Commodity groups told Congress Title 1 crop programs and crop insurance need tweaks in the next farm bill, while a strong Renewable Fuel Standard and robust trade policies are also key to farmers’ survival amid continued low crop prices.
Corn, Soybean, Wheat and other commodity groups told House Agriculture Committee lawmakers key Title 1 programs are working, but with some changes could work better in low-price conditions and also avoid county-to-county disparities. Crop insurance with quality-loss and prevented planting tweaks, will remain a bulwark safety net.
But the groups stressed that other programs, like the Renewable Fuel Standard, under attack by some in Congress, are also indispensable.
National Corn Growers Association President Wesley Spurlock…
“Last year, 4.2 billion of corn produced more than 15 billion gallons of ethanol, and returned more than 1 billion bushels of high quality feed back to the livestock industry.
Keeping the RFS on schedule provides more certainty, which leads to more demand for ethanol and corn.”
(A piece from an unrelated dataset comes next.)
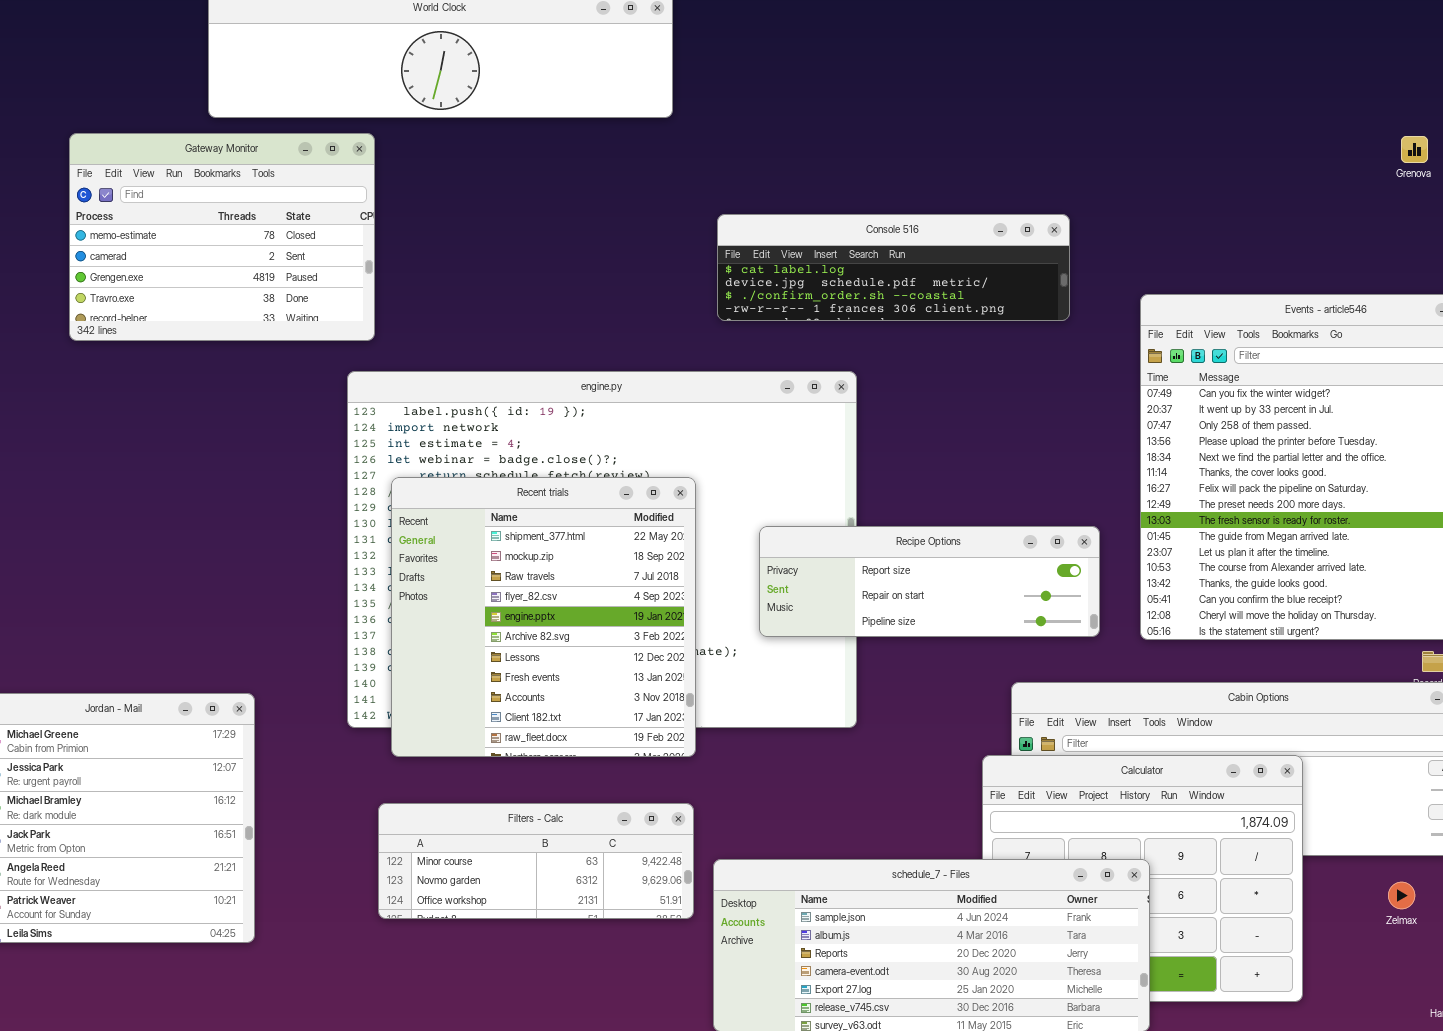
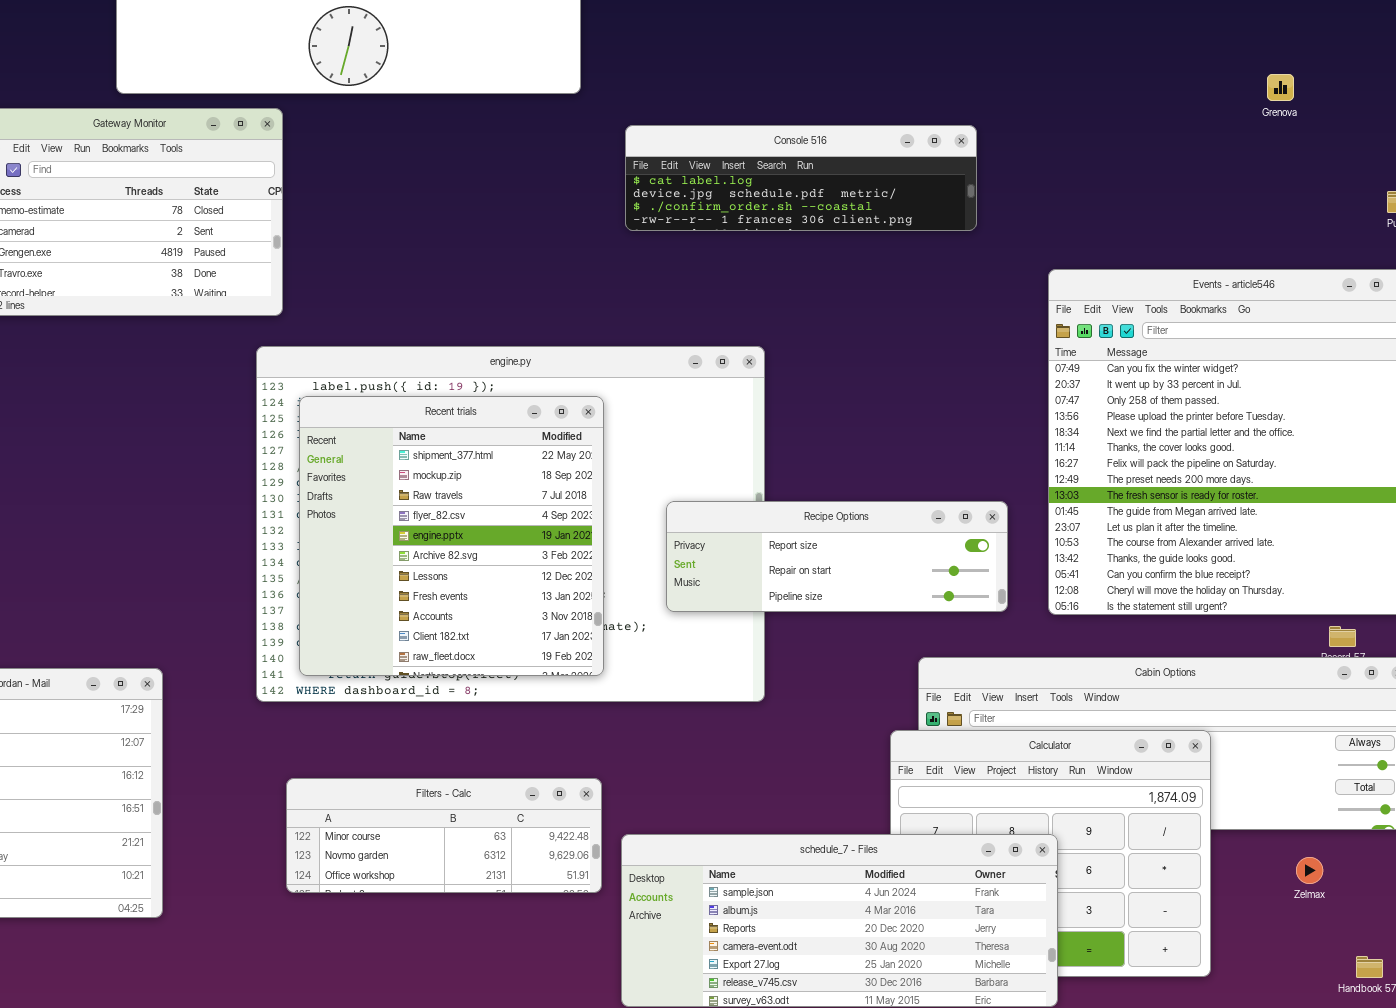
Grenova: [1401,136,1428,163] -> [1267,74,1294,101], moved
Console 516: [717,214,1070,321] -> [625,125,977,231], moved
Recent trials: [391,477,696,757] -> [299,396,604,676], moved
American Soybean Association President Ron Moore is leading a push by ASA and 16 other farm groups to boost farm bill funding, but stick with existing programs…tape
“Crop insurance isn’t broken and it doesn’t need to be fixed. Regarding Title I we encourage the committee improve and build upon current programs under the 2014 act, rather than build new ones. We believe offering producers a choice between price-based PLC, and revenue based ARC programs, appropriately reflects differences between crops and regions, and that another choice should be offered only on a crop-by-crop and a farm-by-farm basis.”
…While continuing to use base acres and allow updating acres and yields…
“Finally, ASA Strongly supports keeping the agriculture and nutrition titles together in the farm bill. The only groups pushing for them to be split into two bills are critics from outside the ag community who’s common goal is to defeat rather than pass a new farm bill.”
And then, there’s trade, which farm groups fear could be compromised in renegotiating the North American Free trade Agreement, if the administration succeeds in imposing a 20-percent tax on imports from Mexico. National Association of Wheat Growers President David Schemm…
“Within the wheat industry we have a huge concern over this, with over 50% of our wheat exported out of this country, this actually factors into a huge component of the price that our farmers are able to receive for their product.”
ASA’s Moore says his group wants the defunct Trans-Pacific Partnership to be used as a template for future bilateral deals with countries like Japan…while any modernizing of NAFTA is done without jeopardizing 20-years of gains for US farm exports.